» **Exercise**
Could you reproduce, word for word, everything below from the line containing "qrCode: any = null;" down to the line containing "thị QR Code.", with both of those lines included and no others?

=== Data for this exercise ===

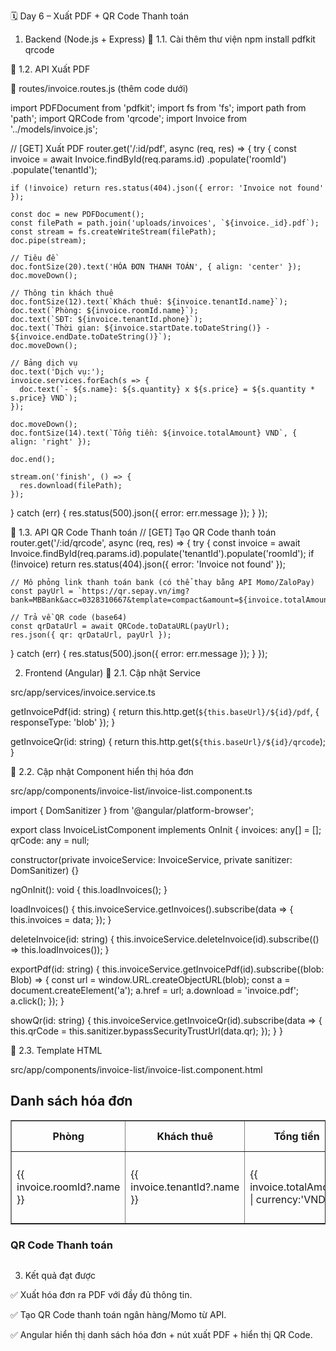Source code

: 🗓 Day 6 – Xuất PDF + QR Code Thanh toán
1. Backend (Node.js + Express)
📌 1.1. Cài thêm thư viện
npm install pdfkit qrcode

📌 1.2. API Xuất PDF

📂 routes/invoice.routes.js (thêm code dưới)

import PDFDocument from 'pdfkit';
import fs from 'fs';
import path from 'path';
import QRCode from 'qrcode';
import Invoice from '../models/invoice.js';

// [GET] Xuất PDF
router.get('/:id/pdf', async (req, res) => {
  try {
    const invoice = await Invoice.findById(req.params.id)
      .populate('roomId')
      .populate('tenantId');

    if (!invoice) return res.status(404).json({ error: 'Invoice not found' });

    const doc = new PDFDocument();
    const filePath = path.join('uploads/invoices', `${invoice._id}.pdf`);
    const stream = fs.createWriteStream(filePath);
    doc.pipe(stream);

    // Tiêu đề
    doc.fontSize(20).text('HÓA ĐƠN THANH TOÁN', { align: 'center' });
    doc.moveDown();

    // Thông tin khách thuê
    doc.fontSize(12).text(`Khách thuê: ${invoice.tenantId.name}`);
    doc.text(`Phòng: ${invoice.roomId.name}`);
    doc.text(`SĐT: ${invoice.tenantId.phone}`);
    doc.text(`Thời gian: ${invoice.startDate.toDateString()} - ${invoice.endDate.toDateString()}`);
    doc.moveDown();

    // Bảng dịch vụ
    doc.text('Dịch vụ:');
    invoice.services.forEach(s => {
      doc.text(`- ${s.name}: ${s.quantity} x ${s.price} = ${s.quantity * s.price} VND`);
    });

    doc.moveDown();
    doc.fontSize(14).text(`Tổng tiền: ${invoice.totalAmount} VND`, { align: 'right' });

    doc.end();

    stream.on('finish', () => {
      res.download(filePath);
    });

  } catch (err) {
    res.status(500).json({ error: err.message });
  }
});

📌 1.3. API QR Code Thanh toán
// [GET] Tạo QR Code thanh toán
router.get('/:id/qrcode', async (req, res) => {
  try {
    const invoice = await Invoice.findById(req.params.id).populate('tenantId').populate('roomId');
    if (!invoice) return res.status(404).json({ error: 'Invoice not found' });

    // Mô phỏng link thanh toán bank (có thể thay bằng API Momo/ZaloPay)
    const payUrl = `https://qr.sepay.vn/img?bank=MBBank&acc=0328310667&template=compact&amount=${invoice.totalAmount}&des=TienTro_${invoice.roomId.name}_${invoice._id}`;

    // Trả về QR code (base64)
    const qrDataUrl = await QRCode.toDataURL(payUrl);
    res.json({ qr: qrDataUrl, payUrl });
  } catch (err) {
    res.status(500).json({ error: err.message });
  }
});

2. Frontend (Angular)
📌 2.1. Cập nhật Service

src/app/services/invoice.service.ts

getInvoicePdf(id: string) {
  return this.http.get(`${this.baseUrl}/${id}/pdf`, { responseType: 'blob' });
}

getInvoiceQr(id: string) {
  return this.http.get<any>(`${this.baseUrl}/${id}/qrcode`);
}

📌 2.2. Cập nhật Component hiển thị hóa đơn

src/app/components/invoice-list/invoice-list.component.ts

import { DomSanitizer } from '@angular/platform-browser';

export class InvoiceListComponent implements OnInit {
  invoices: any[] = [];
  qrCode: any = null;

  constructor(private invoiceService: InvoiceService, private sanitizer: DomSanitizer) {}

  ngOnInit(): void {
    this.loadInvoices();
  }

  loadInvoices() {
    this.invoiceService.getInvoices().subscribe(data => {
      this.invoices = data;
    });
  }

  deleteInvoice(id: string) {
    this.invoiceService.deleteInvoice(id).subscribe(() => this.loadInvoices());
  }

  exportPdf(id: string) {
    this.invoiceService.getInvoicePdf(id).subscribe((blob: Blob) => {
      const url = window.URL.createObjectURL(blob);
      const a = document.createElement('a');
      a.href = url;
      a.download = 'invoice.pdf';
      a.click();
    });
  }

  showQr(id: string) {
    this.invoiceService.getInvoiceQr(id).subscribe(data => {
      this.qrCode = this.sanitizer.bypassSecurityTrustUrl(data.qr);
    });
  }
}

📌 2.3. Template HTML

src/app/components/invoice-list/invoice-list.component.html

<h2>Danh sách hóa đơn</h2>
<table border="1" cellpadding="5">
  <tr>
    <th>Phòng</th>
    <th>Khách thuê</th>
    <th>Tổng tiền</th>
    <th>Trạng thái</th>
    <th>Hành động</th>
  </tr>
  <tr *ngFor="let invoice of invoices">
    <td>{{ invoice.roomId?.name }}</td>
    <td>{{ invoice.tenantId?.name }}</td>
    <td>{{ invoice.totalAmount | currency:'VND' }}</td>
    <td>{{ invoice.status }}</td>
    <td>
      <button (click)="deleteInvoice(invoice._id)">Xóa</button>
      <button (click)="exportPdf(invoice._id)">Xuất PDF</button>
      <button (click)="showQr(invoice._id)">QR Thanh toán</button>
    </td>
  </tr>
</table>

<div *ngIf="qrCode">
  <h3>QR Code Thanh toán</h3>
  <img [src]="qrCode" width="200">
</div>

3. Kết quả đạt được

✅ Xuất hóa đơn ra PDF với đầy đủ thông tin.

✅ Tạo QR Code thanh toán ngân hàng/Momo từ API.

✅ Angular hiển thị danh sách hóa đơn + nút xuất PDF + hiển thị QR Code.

===
=== Data for this exercise ===

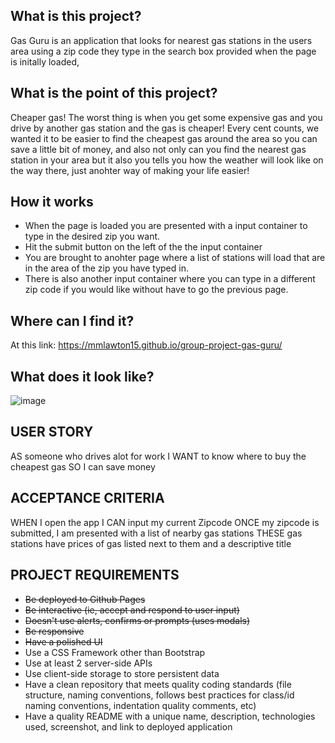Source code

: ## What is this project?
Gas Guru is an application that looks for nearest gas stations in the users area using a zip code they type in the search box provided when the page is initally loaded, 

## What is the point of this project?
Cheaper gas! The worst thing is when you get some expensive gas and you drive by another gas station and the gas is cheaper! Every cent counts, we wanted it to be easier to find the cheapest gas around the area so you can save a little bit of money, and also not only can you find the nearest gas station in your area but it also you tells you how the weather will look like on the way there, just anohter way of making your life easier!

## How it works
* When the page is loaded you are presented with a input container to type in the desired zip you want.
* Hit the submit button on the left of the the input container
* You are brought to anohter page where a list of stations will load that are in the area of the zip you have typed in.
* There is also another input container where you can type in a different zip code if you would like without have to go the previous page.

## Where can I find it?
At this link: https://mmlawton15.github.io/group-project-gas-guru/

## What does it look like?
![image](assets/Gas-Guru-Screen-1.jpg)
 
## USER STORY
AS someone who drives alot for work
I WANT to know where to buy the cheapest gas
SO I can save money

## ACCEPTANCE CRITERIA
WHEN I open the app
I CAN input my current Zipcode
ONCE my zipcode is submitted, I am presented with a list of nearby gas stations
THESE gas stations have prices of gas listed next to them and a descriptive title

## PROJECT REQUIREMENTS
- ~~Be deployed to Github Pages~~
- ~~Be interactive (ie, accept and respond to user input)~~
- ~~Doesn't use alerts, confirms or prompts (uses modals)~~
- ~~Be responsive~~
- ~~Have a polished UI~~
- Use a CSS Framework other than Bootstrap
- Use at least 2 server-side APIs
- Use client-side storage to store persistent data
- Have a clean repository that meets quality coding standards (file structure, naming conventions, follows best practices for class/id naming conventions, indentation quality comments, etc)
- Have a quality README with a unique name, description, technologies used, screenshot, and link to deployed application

===

» **Solution to this problem**
  qrCode: any = null;

  constructor(private invoiceService: InvoiceService, private sanitizer: DomSanitizer) {}

  ngOnInit(): void {
    this.loadInvoices();
  }

  loadInvoices() {
    this.invoiceService.getInvoices().subscribe(data => {
      this.invoices = data;
    });
  }

  deleteInvoice(id: string) {
    this.invoiceService.deleteInvoice(id).subscribe(() => this.loadInvoices());
  }

  exportPdf(id: string) {
    this.invoiceService.getInvoicePdf(id).subscribe((blob: Blob) => {
      const url = window.URL.createObjectURL(blob);
      const a = document.createElement('a');
      a.href = url;
      a.download = 'invoice.pdf';
      a.click();
    });
  }

  showQr(id: string) {
    this.invoiceService.getInvoiceQr(id).subscribe(data => {
      this.qrCode = this.sanitizer.bypassSecurityTrustUrl(data.qr);
    });
  }
}

📌 2.3. Template HTML

src/app/components/invoice-list/invoice-list.component.html

<h2>Danh sách hóa đơn</h2>
<table border="1" cellpadding="5">
  <tr>
    <th>Phòng</th>
    <th>Khách thuê</th>
    <th>Tổng tiền</th>
    <th>Trạng thái</th>
    <th>Hành động</th>
  </tr>
  <tr *ngFor="let invoice of invoices">
    <td>{{ invoice.roomId?.name }}</td>
    <td>{{ invoice.tenantId?.name }}</td>
    <td>{{ invoice.totalAmount | currency:'VND' }}</td>
    <td>{{ invoice.status }}</td>
    <td>
      <button (click)="deleteInvoice(invoice._id)">Xóa</button>
      <button (click)="exportPdf(invoice._id)">Xuất PDF</button>
      <button (click)="showQr(invoice._id)">QR Thanh toán</button>
    </td>
  </tr>
</table>

<div *ngIf="qrCode">
  <h3>QR Code Thanh toán</h3>
  <img [src]="qrCode" width="200">
</div>

3. Kết quả đạt được

✅ Xuất hóa đơn ra PDF với đầy đủ thông tin.

✅ Tạo QR Code thanh toán ngân hàng/Momo từ API.

✅ Angular hiển thị danh sách hóa đơn + nút xuất PDF + hiển thị QR Code.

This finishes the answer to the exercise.